This is the first installment of Applying Machine Learning to Kaggle Datasets, a series of ipython notebooks demonstrating the methods described in the Stanford Machine Learning Course. In each noteobok, I apply one method taught in the course to an open kaggle competition.
In this notebook, I demonstrate linear regression using the DC Bicycle share competition.
In [1]:
%matplotlib inline
import numpy as np
import pandas as pd
import matplotlib.pyplot as plt
import statsmodels.api as sm
import code.Linear_Regression_Funcs as LRF
A description of the data can be found here: https://www.kaggle.com/c/bike-sharing-demand/data
In [2]:
train = pd.read_csv("./data/bike_sharing_demand/train.csv",
index_col='datetime', parse_dates='datetime')
train.head()
Out[2]:
In [3]:
y = train['count']
In [4]:
# Get dictionaries to hold scale factors for month and weather type
scales = LRF.get_scale(train,['weather','monthly'])
In [5]:
# X is an [m x n] matrix.
# m = number of observations
# n = number of predictors
X = LRF.make_matrix(train,weather_scale=scales['weather'],monthly_scale=scales['monthly'])

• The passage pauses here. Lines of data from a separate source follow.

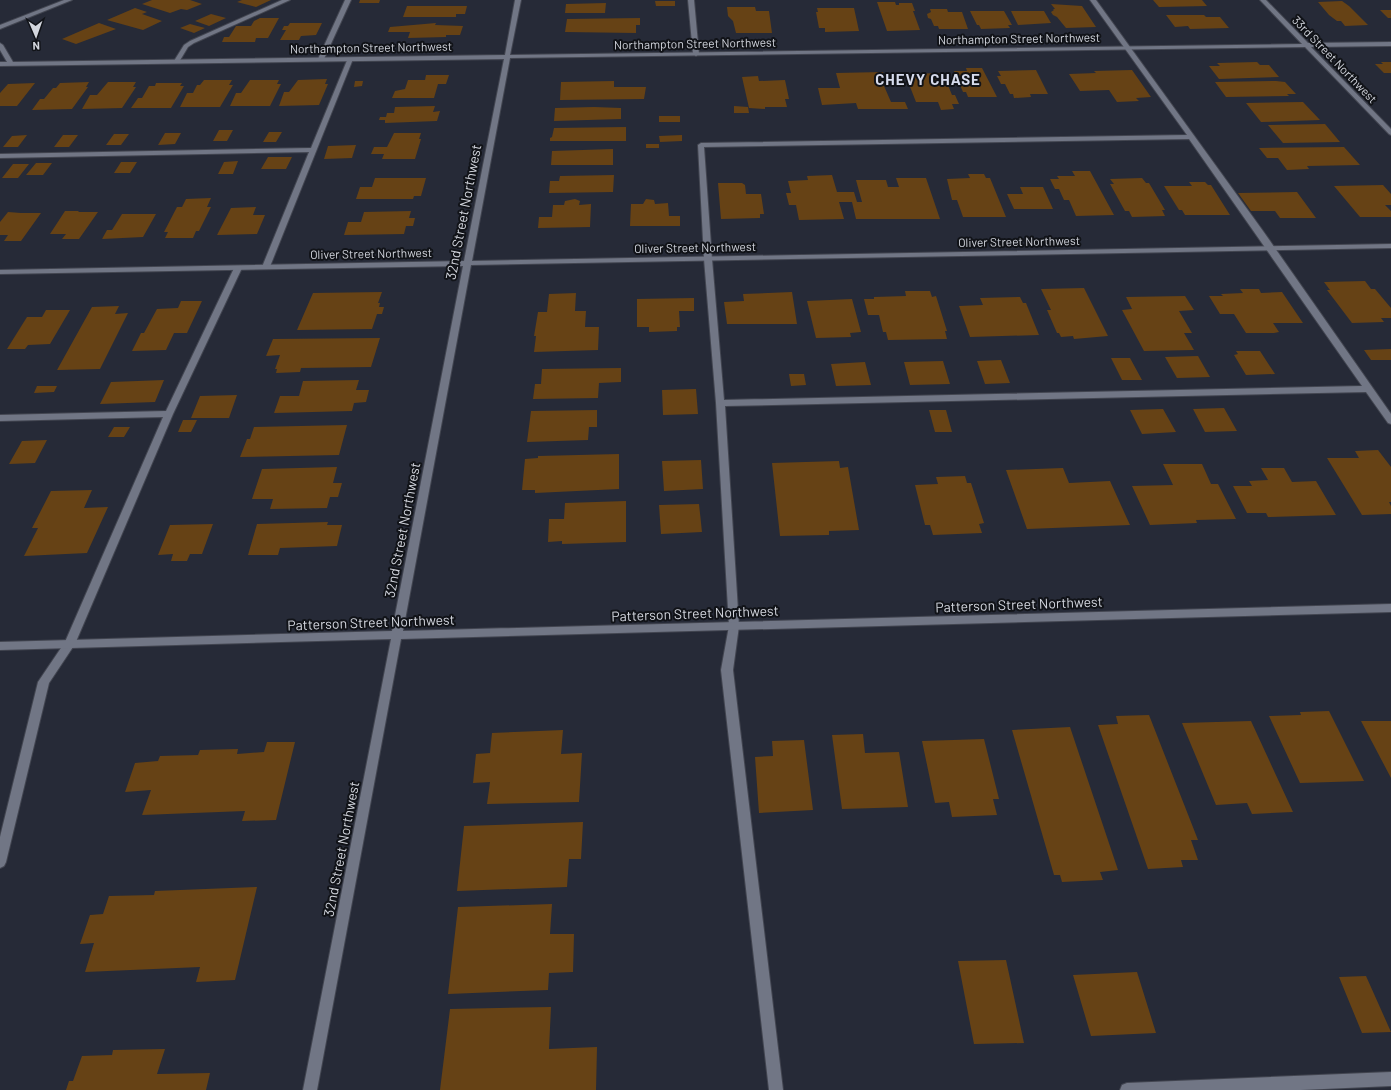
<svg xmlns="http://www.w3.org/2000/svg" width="1391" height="1090" font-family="Barlow,sans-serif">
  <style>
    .building { fill: #664215 }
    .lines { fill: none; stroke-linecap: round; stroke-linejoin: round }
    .lane-casing { stroke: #424550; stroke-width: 2 }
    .street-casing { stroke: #424550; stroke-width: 2 }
    .secondary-casing { stroke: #424550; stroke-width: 2 }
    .lane { fill: #717685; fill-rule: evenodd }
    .street { fill: #717685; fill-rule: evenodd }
    .secondary { fill: #717685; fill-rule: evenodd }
    .labels { text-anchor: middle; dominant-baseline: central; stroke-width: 4; stroke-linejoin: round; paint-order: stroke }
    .far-street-label { font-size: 12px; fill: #d3d6de; stroke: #111318 }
    .street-label { font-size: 14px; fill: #d3d6de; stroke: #111318 }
    .far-district-label { font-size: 15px; font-weight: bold; letter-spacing: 1px; fill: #d7dced; stroke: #111318 }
  </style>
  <rect width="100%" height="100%" fill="#262a37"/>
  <path class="building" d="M152,0H190L202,4L187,10L181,9L170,13L142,4Z
    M242,0H271L256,7L237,2Z
    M360,0H380L379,3H359Z
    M1153,0H1202L1207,6L1159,7Z
    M655,1H675V6H656Z
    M1342,1L1349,6L1368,25L1345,26L1341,21H1337L1329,15L1318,2Z
    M877,2H895L896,5H899V3H912L915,11H913L920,30L887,31Z
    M606,3L605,13H565L566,4Z
    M1051,4L1082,6L1096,27L1066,28L1057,17L1053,15L1051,12L1054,10L1053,9H1055Z
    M407,6H467L465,14H456V17H403Z
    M727,7H755L756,11H769L772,33H736L733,21L728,16Z
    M135,8L147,12L142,14L162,21L143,30L107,20Z
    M817,8H854L859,31L825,32V28H819L816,12H818Z
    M930,9H947L948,12H962L968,29H939L938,26H934L931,19L928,18L927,14L931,12Z
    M1380,10H1391V18H1388Z
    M970,11H1004L1012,25H1008L1010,28L981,29L979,25H977Z
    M1011,11H1044L1051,23L1018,25Z
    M211,14L226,18L209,26L195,21Z
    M1166,15H1204L1206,17H1220L1229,28L1190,29L1188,26L1175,27Z
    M260,18H279L268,38H256L255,42H222L224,37H229L236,26H251L254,21Z
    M640,18V25H636V33L565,32L567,19Z
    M99,23L116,29L76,44L62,39Z
    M290,23H322L316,35L301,36L299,40H280L286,30H282L284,26H288Z
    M436,23L435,25L463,26L460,35H446V37L408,38L410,32H388L390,27Z
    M190,24L205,28L194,33L180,28Z
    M1257,62L1260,65H1269L1279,77L1219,79L1209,66H1220L1217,63Z
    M1381,62H1391V73H1384L1375,64H1383Z
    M966,68H982L997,97H968L966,92H963L954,71H967Z
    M1036,70L1048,94H1030L1031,97L1014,98L1013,94H1010L1005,84H1001L997,76H1001L998,71Z
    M1132,70L1151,97L1136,98L1139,101L1117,102L1109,90L1080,91L1069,74L1096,73L1094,71Z
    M883,72L886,79H881L891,102H905L908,109H858L856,103L822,105L818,88H840L836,73Z
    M943,73L952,95H955L959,104H952L954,109L941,110L938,102H916L905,74Z
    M426,75H449L446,84H438L434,98H392L395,91L405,89L408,80H425Z
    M758,76L759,81L785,80L789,99H785L787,107H765V109L749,108L742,77Z
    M327,79L325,84H328L319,105L279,106L284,92H289L298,80Z
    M204,80H232L229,85H233L220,107H180L187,93H193L197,85H200Z
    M250,80H279L277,84H281L270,106H230L236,93H241Z
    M355,81H363L362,86L354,87Z
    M614,81V87H646L644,99L560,100L561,82Z
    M1276,81L1285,82L1296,94H1287L1289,96L1226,97L1215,82Z
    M89,82L86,87H88L72,109L32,110L40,99H44L53,88H56L60,83Z
    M108,82H136L133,87H136L122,108L82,109L90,95H97Z
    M35,83L17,106H0V93L8,84Z
    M156,83H182L180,86H184L171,108H131L138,98H142L149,86H155Z
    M1303,102L1320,120L1261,122L1246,103Z
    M435,106L433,112L440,111L437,121L385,123V120H379L380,117H386L387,113H394L395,107Z
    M734,106L748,107L749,113H734Z
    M594,107L621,108V119L554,121L555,108Z
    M659,116H680V122H659Z
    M1325,124L1340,142L1283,143L1268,125Z
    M626,127V141H550V138L552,137L554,128Z
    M219,130H233L227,141H213Z
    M269,132H282L276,142H263Z
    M165,133H181L175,144L158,145Z
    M394,133H421L419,139H421L415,159H382L384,154H371L374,147H387Z
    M114,134H129L121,145H106Z
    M27,135L18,147H3L12,136Z
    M63,135H78L69,147H54Z
    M682,135V141L660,142L659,136Z
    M646,144H659V148H646Z
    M356,145L352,158L324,159L328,146Z
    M1344,147L1360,165L1307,166L1309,169L1287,170L1278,158H1267L1259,148Z
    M613,149V165H551L552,151Z
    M268,157H292L286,169H261Z
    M238,161L233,174H218L224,162Z
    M121,162H137L130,173H114Z
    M36,163H52L43,175H26Z
    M13,164H29L18,178H2Z
    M1072,171H1090L1114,215L1076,216L1069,200H1064L1059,189H1055L1050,179H1059L1057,176H1075Z
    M968,174H984L986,178H990L1006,217H963L957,200H952L947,179L970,178Z
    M614,175L613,192L549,193L550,181H559L560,176Z
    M832,175L837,192H854L857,202H862L856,180H886L888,187H899L896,178H926L940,219H856L852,202H839L844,219L799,220L796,205H789L786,193H791L788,181L808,180L807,176Z
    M375,178H426L421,196H414L413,199H356L360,187H372Z
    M1142,178L1146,183H1149L1165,210H1162L1165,216L1132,217L1129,211H1125L1110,184H1114L1110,179Z
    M1189,182H1205L1208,185H1211L1230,215H1185L1182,210H1179L1164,186H1192Z
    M718,183H742L745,185L746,194H761L764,214H760V218L721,219Z
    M1383,185L1391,194V205H1385L1391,211V217H1360L1334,186Z
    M1020,187H1043L1053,209H1014L1007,194H1023Z
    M1297,192L1316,218H1280L1275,211H1251L1238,193Z
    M211,198L207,207H211L199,231H196L193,238H165L168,232H164L177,207H182L186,199Z
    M575,199L580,201L579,205L591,204L590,227L538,228L539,217H552L553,205H564L565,201Z
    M646,199L654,200L655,204L668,203L669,216H680V226H630L631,204H643Z
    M256,207L253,215H265L257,234L217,235L231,208Z
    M65,211H79L78,212H98L79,239H62L66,234H50Z
    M411,211L409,218H415L413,226H406L404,234L344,235L348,222H361L364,212Z
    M8,212L21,213H41L21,241H4L8,235H0V222Z
    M122,214H156L143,237L102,239L107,230H112Z
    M1365,281L1371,289H1375L1391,308V318H1381L1384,322L1352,323L1327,290H1330L1324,282Z
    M1084,288L1108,336L1074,339L1073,336L1061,337L1059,333H1057L1047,310H1051L1041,289Z
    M1240,289H1259L1261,293L1282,292L1303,323H1273L1279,332L1274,333H1246L1234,314H1220L1209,296H1223L1221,294L1243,293Z
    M905,291H930L932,297L936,296L947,331H945L947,339L888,340L886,332H883L879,315H868L864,299H874V297L906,296Z
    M382,292L378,303H380L379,307H384L382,314H377L372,329L297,330L313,293Z
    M792,292L797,324H727L724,302L744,301L743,294Z
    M576,293L575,311H586L585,327H599L598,350L534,352L536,336H534L538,312H547L549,294Z
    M1185,296L1194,310L1179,311L1192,333H1184L1194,350L1144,351L1122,310L1132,309L1126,297Z
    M1020,297L1023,303H1026L1039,335L970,337L959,306L983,305L980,298Z
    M694,298V311H679L680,327H677V331L649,332V327H637V299Z
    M852,299L861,332L850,333L851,337L816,338L807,301Z
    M181,301H202L187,333H174L166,350L132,351L141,333H144L157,309L178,308Z
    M119,306L115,314L128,313L100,369L57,370L92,307Z
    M46,310H70L50,344L28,345L25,349H7L27,317H42Z
    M380,338L371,367L301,368L300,372L276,373L277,369H275L280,355L266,356L273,339Z
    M1391,349V360H1371L1364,350Z
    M1236,351H1260L1275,374L1246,375L1234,355L1238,354Z
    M1198,356L1210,377L1177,378L1165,357Z
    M1111,358H1130L1142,380H1122Z
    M1001,360L1010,383L985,384L977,361Z
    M943,361L950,384L910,385L904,362Z
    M865,362L871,385L836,386L831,364Z
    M621,368V382L599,383L598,398L533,399L535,384H541L542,369Z
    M789,374H804L806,385L791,386Z
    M164,380L155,402L100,404L111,382Z
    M359,380L356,390H369L366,402L354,403L352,411L274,413L280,396H299L303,381Z
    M37,386H57L54,392L34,393Z
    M696,389L698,414L663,415L662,390Z
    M237,395L229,418H191L200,396Z
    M1224,408L1237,431L1205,432L1193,409Z
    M1163,409L1176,432L1142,434L1130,410Z
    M597,410V427H589L588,440L527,442L531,411Z
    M929,410H946L952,432H935Z
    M183,420H197L191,432H178Z
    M347,425L339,455L240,457L247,439H250L254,427Z
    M114,427H130L124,437H108Z
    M47,440L35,463L9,464L22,441Z
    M1378,450L1391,467V502H1389L1391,506V514L1362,515L1327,458H1359L1355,451Z
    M619,454V489L535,493V490H522L525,459L538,458V456Z
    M701,460L703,489L664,491L662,461Z
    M839,461L840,468L848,467L859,530L829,531V535L780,536L772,463Z
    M1163,464H1202L1211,484H1218L1236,519L1196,520L1197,523L1150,525L1132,486L1173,485Z
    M337,467L333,483H342L338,497H330L327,508L270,509L273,499H252L262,469Z
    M1063,468L1069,483L1110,481L1130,525L1027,529L1006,470Z
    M1261,468H1284L1292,482L1316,481L1336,515L1268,517L1266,513H1247L1233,486H1252L1249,481L1268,480Z
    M965,476L967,483H971L984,523L979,524L982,533L933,535L930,525H925L915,485L938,484L936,477Z
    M92,490L84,508L108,507L87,553L24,556L38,528H32L51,491Z
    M626,501V542L562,544V541L548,542L549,519H564L565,503Z
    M699,504L702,532L661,534L659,505Z
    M328,522L327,525H342L337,546L280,548L278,555H248L257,524Z
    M213,524L202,554H190L187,561H171L173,554L158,555L170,525Z
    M1329,711L1364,781L1300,783L1269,716L1301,715L1300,712Z
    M1149,715L1198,840H1191L1198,860H1181L1183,867L1148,869L1098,725L1118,724L1116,716Z
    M1251,721L1293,812L1252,814L1247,803L1216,805L1182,723Z
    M1361,721H1391V778Z
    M1070,727L1118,870L1100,872L1103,880L1062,882L1060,875H1054L1012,730Z
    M563,730L561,754L582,753L579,802L487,804L490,782L473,783L476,754L490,753L492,733Z
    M863,734L865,753L899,752L908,807L842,809L832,735Z
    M984,739L999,799H993L997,815L952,817L949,802L935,803L922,741Z
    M804,740L813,810L759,813L755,757L773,756L772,741Z
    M267,742H295L276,820L242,821L245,811L142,815L151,790L125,792L135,763L158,761L160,756L198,755L200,750L238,749L237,754L264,752Z
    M583,822L581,859H569L567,887L457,891L464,826Z
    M257,887L235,980L196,982L200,967L85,972L94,943L80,944L90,915L103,914L109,896L154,895L155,891Z
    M552,904L550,934H574L573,972L549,973L548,990L448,994L458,907Z
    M1006,960L1024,1043L974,1044L958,961Z
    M1137,972L1156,1033L1091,1036L1073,975Z
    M1366,976L1391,1032L1362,1033L1339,977Z
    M551,1007L549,1049L597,1047L596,1090H440L450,1009Z
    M165,1049L157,1074L210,1073L206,1090H66L69,1081H73L82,1056L112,1055L113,1050Z"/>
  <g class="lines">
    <defs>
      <path id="lane" d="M282,0H290L194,43L188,47L179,62L174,61L184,45L190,41Z
        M345,0H351L324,59L319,60L318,59Z
        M688,0H694L699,54L696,56L693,54Z
        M1090,0H1096L1263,231L1391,414V424L1388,423L1366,392L725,406L739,626L733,670L783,1090H769L721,670L729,626L716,403L704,259L698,145L701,143L1187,135ZM1189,139L1362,386L724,400L712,259L704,147Z
        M348,58L353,59L269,269H263L262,267L309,152L0,158V154L311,148Z
        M235,266H238L242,268L173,414L75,644L49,683L6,862L4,866L0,868V837L38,682L65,642L163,417L0,421V415L166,411Z
        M1391,1072V1086L1301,1090H1120L1122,1085L1127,1083Z"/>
      <path id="street" d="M515,0H521L510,55L1302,44L1260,0H1266L1308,43L1391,42V46L1311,47L1391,129V135L1389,134L1305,47L510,58L472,261L1391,244V248L471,265L403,631L1391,604V612L401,639L317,1090H303L391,639L0,650V642L392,631L463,266L0,274V270L464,261L504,59L0,66V62H7L0,50V43L3,45L13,62L505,55Z"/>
      <path id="secondary" d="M64,0H72L0,29V25Z"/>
    </defs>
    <use href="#lane" class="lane-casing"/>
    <use href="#street" class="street-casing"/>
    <use href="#secondary" class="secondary-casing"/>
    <use href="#lane" class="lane"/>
    <use href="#street" class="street"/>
    <use href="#secondary" class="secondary"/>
  </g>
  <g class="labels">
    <g class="far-street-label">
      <text transform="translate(1019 38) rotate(-1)">Northampton Street Northwest</text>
      <text transform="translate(695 43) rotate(-1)">Northampton Street Northwest</text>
      <text transform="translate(371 47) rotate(-1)">Northampton Street Northwest</text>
      <text transform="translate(1335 59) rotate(46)">33rd Street Northwest</text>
      <text transform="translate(1019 241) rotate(-1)">Oliver Street Northwest</text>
      <text transform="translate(695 247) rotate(-1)">Oliver Street Northwest</text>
      <text transform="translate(371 253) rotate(-1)">Oliver Street Northwest</text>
    </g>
    <g class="street-label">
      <text transform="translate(463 212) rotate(-79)">32nd Street Northwest</text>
      <text transform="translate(402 530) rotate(-79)">32nd Street Northwest</text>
      <text transform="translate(1019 604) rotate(-2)">Patterson Street Northwest</text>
      <text transform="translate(695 613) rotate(-2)">Patterson Street Northwest</text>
      <text transform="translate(371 622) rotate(-2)">Patterson Street Northwest</text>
      <text transform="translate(341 849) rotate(-79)">32nd Street Northwest</text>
    </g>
    <g class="far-district-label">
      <text x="928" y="79">CHEVY CHASE</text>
    </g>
  </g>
  <g transform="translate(36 36) rotate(178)" stroke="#111318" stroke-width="3" paint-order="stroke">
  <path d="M0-3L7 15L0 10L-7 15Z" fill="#d3d6de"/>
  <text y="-6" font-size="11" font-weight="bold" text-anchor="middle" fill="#d3d6de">N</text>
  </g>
</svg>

Ordinary Least Squares (OLS) assumes a squared loss function with no weights and no regularization.
a. sm.OLS.fit() solves the normal equations to estimate model parameters.
b. sm.OLS.fit_regularized() minimizes the cost function numerically using coordinate descent.
In [6]:
results = sm.OLS(y,X).fit()
In [7]:
# Print OLS regression results and diagnostics
results.summary()
Out[7]:
In [8]:
# Print score on Kaggle training data
ypredict = results.predict(X)
ypredict[ypredict<0]=0 # Make sure we don't predict negative ridership!
print "score on training data = ", LRF.score(y,ypredict)
In [9]:
# View Time series of ridership observations and predictions
start = 2700
end = start + 300
#start = 0; end = len(train)-1 # Uncomment to see entire timeseries
plt.plot(train.index[start:end],y[start:end],'-r',alpha=1,lw=3)
plt.plot(train.index[start:end],ypredict[start:end],'-b',alpha=0.3,lw=3)
Out[9]:
In [10]:
# Read test data
test = pd.read_csv("./data/bike_sharing_demand/test.csv",
index_col='datetime', parse_dates='datetime')
In [11]:
# Construct test model matrix
Xtest = LRF.make_matrix(test,weather_scale=scales['weather'],monthly_scale=scales['monthly'])
In [12]:
# Calculate predictions by applying model parameters to test model matrix
Ypredict = pd.DataFrame(results.predict(Xtest),index=Xtest.index)
Ypredict = Ypredict.apply(np.round)
Ypredict[Ypredict<0]=0
In [13]:
# Write to csv
Ypredict.columns = ['count']
Ypredict = Ypredict.astype(int) # Force integers in output
Ypredict.to_csv('./predictions/Linear_Regression_Prediction.csv',sep=',')
This submission received a score of 0.57986, placing 902 of 1481 submissions. Not bad for a quick linear regression model!
The evaluation function uses log of rides, so it's very important to be correct when ridership is low.
Implement weighted least squares (sm.WLS(y,X)) in which the smaller values of the observations are weighted more heavily.
Include more predictor variables. For example, use weather information after transforming it from the raw data. For example, try monthly temperature anomaly instead of simply temperature. Additionally, include an interaction term between temperature anomaly and month of the year (or day of week).
Regularize the model results. The test data performs worse than the training data, suggesting that the model overfits the training data. Try early stopping or including a regularization term using OLS.fit_regularlized().
Fine tune model predictions. For example, manually reduce ridership predictions during the last week of December, when many people will be out of town or not commuting to work.
Assume that the endogenous variable follows a Poisson distribution, not a normal distribution sm.GLM(y,X,family=sm.families.Poisson()). This is cheating a little bit because this tutorial is about linear regression.